1. Prepare stock solutions of Cd²⁺ ion by dissolving 1.0 g of Cd²⁺ per 1 liter.
2. From this, take 1.0, 2.0, 3.0, 4.0, and 5.0 mL into separate 100 mL volumetric flasks.
3. Add 50 mL of 2 M KCl solution and 2.5 mL of 0.2% gelatin solution to each flask, then dilute to the mark with distilled water.
4. Take 10 mL of unknown solution in a volumetric flask.
5. Add 50 mL of 2 M KCl solution and 2.5 mL of 0.2% gelatin solution, then dilute to the mark with distilled water.
6. Record the polarograms of the five standard solutions and the unknown after deaeration.
7. Draw the calibration curve using wave heights (i_d) of all five standard solutions as ordinates and concentrations (c) as abscissa.

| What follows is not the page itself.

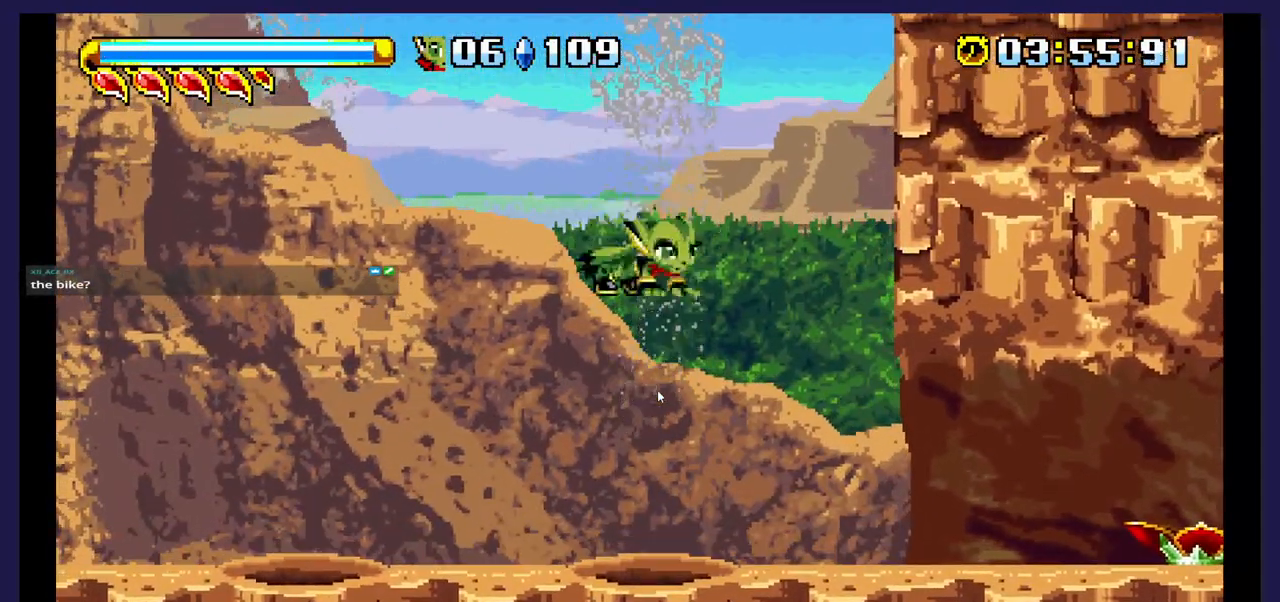
{"buttons": ["DPAD_LEFT"], "events": [[33, "DPAD_RIGHT", "up"], [467, "A", "up"], [467, "DPAD_LEFT", "down"]]}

8. From this, note the concentration corresponding to the wave height of the unknown solution.

Standard Addition Method:

1. Place 10 mL of the unknown solution, 5 mL of known stock solution (from the calibration curve method), 50 mL of 2 M KCl solution, and 2.5 mL of 0.2% gelatin solution into a volumetric flask and dilute to the mark with distilled water.
2. Record the polarogram of this solution in a polarographic cell after removing dissolved oxygen with nitrogen.
3. Draw the standard addition plot and calculate the concentration of the unknown solution.